The builder of the replica, Gunnar Marel Eggertsson, sailed his Viking boat to New York in 2000 to celebrate the millennium of Leifur Eiríksson’s journey to the New World | ⓒ Leon Petrosyan / Wikicommons
The homeland of elves
Do you know that eighty percent of Icelanders either believe in supernatural beings or at least do not rule out their existence? According to polls, more than half of Iceland’s population expresses a positive believe in elves and fairies while a quarter of Icelanders claim to have seen them. There is even a map with details about where the “hidden people”, as Icelanders call them, have been encountered. The elves, fairies, ghosts, and monsters that have persisted in the culture of Iceland from its folk traditions are thought to live among rocks, therefore sometimes the plans for new roads and housing projects need to be changed in order to avoid stressful situations for the supernatural beings. Sounds fascinating, doesn’t it? Those who want to get to know the “hidden people” should visit the Icelandic Wonders museum, which is dedicated to Elves, Trolls, and Northern Lights.
Álfhóll (Elf Hill) is the most famous home of elves in Kópavogur. The road narrows in order not to disturb the elves | ⓒ Christian Bickel / Wikicommons
The homeland of ancient horses
Icelandic horses have been proven by archaeological research to be descendants of an ancient breed of horses that is now extinct outside of Iceland. These small horses – sometimes even mistaken for ponies – came to Iceland with the first settlers about 11 centuries ago and are known for being sure-footed and able to cross rough terrain. They are used for farm work, but also for recreation. There are many companies offering tours throughout the country suitable for beginners. As Icelandic horses are used to difficult terrain, they are perfect for exploring what the country is most proud of – its unspoiled and indescribable scenery.

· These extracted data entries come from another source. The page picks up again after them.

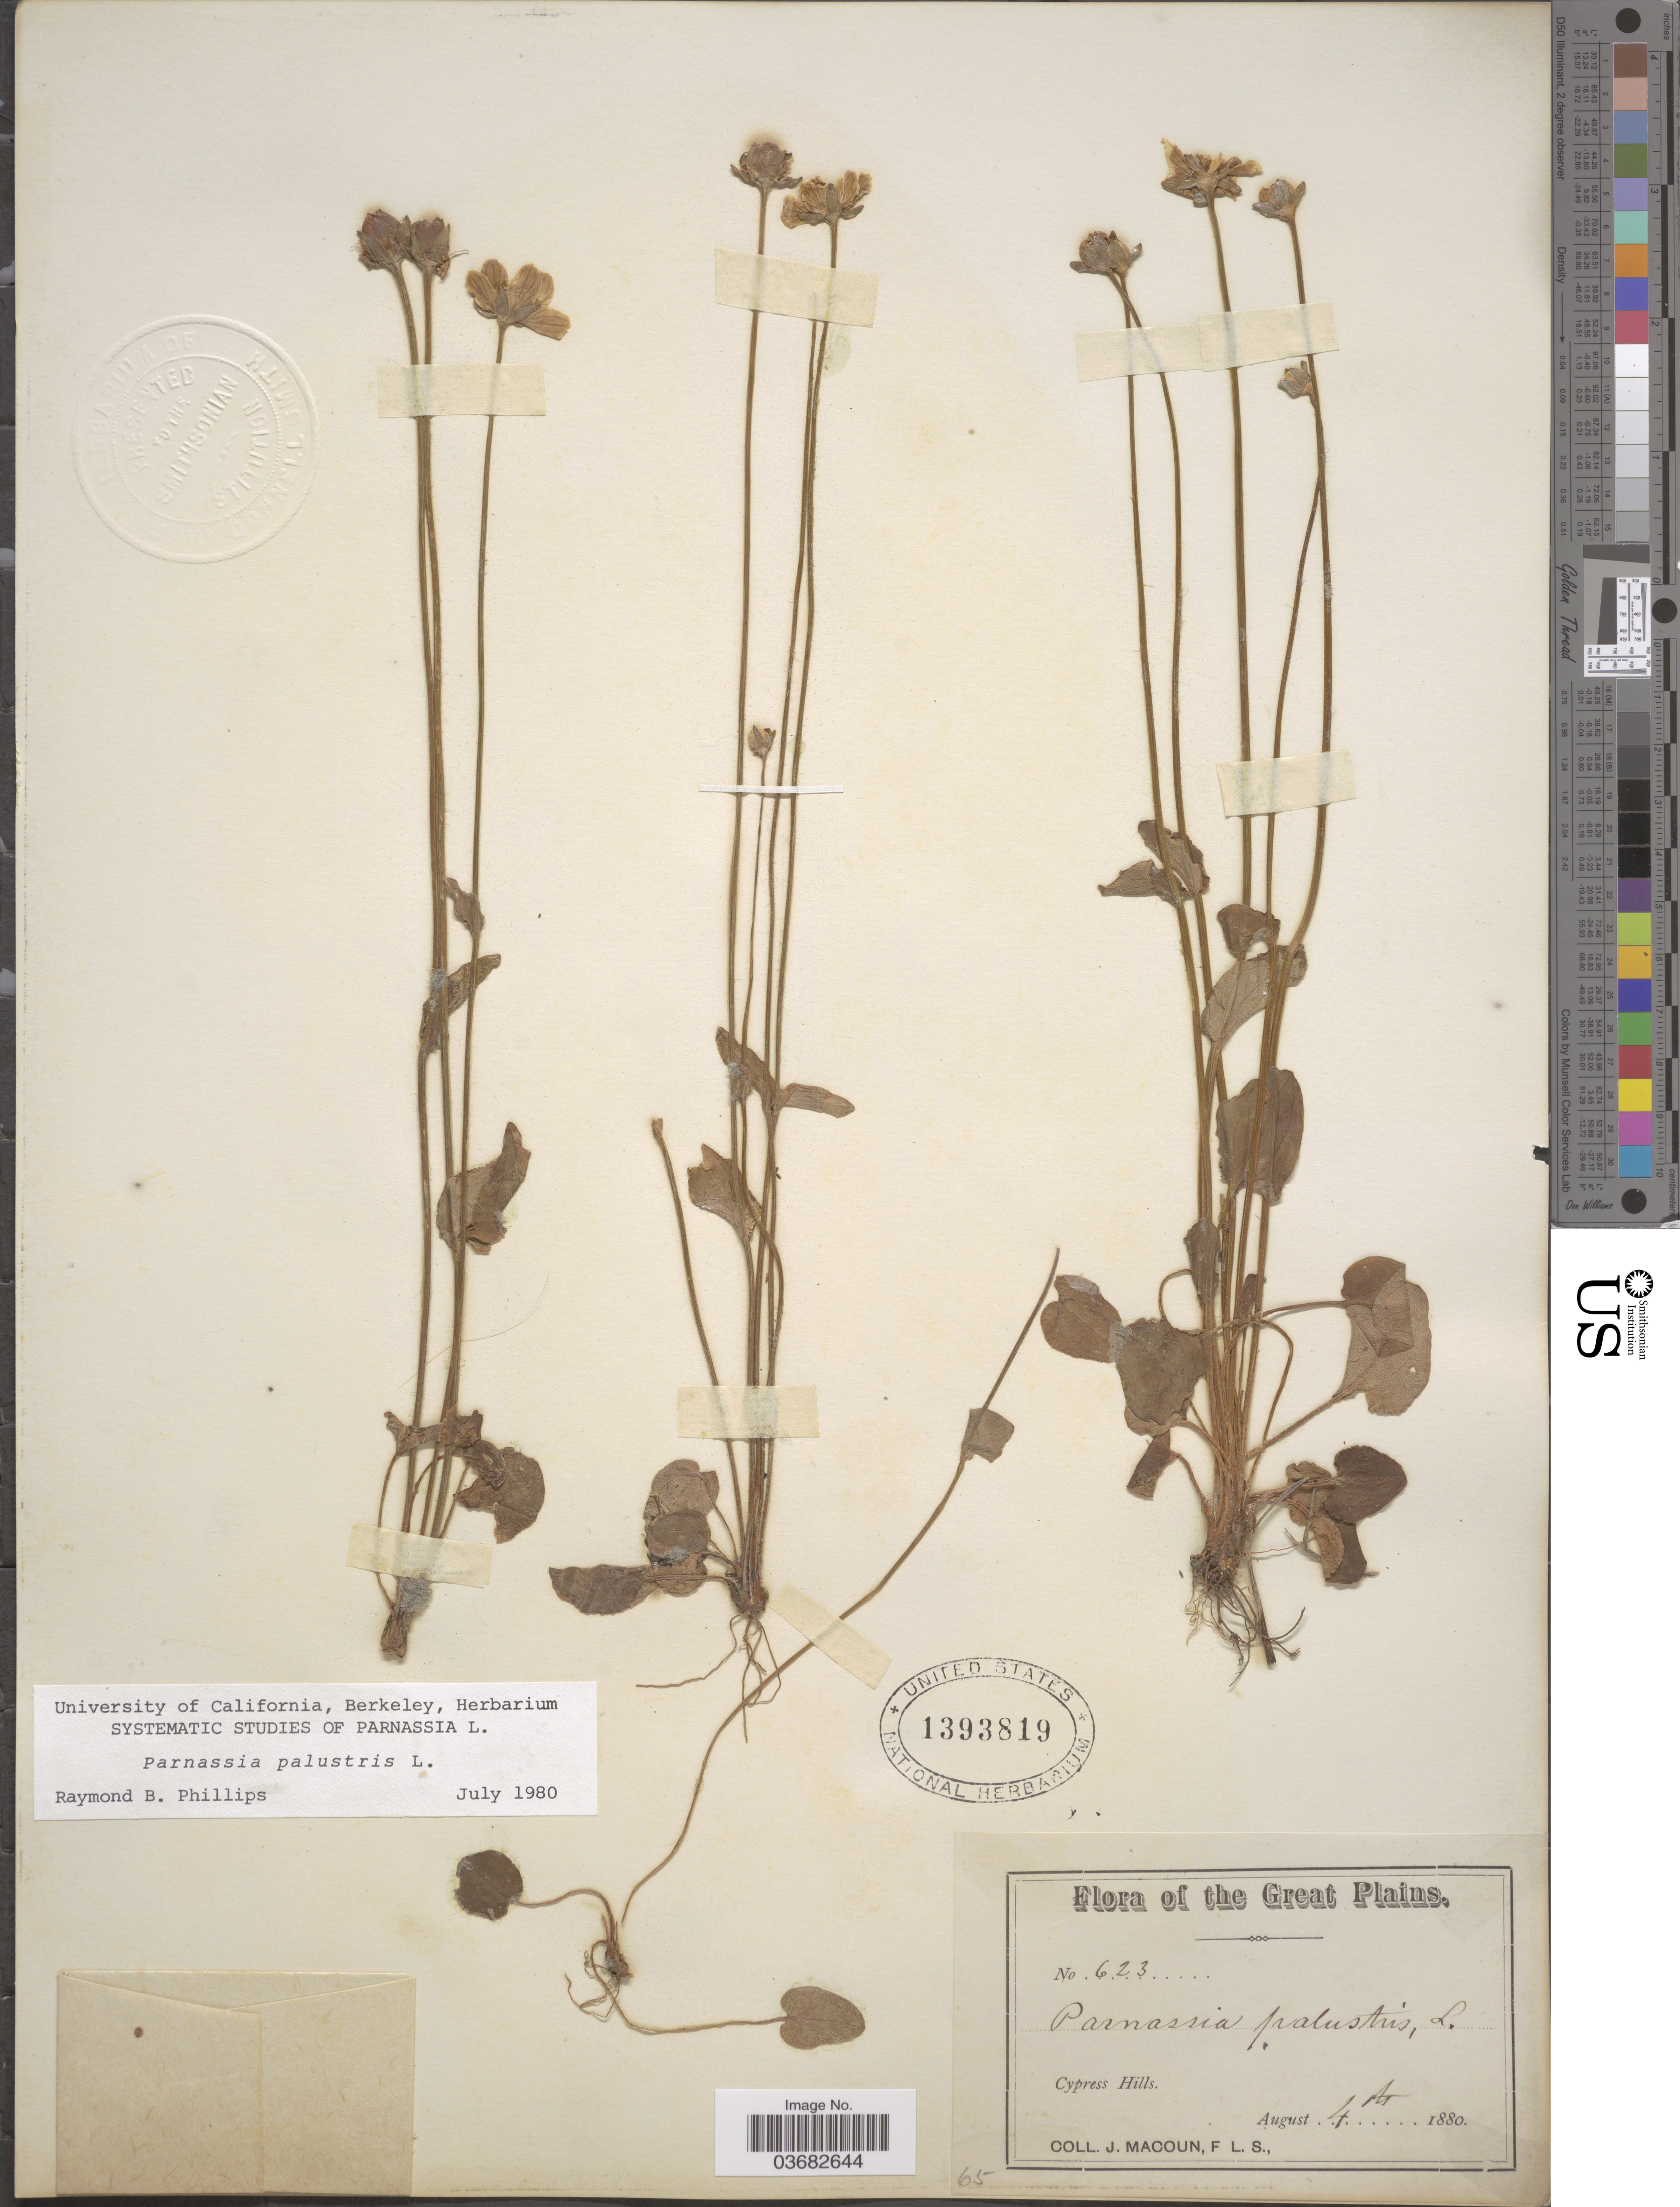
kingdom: Plantae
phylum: Tracheophyta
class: Magnoliopsida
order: Celastrales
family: Parnassiaceae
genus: Parnassia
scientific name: Parnassia palustris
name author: L.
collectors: J. Macoun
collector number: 623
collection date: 1880-08-04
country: Canada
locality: The Great Plains. Cypress Hills.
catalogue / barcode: US 1393819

The homeland of unique scenery and wildlife
Explored by horse, on foot, or by bicycle, the scenery of Iceland is simply spectacular. Picturesque hillsides, glacial rivers, and volcanoes make up an uncanny landscape that will amaze the most demanding traveler. This small country has three national parks, each different but all equally stunning. One of them, Þingvellir, is a UNESCO World Heritage Site and “The Birthplace of the Nation” as the oldest existing parliament in the world had its first assembly there, in 930. Those who visit Iceland between September and April will not only experience the well-known Arctic darkness, but also a phenomenon that makes it more bearable – one of nature’s most magnificent displays – the Northern Lights.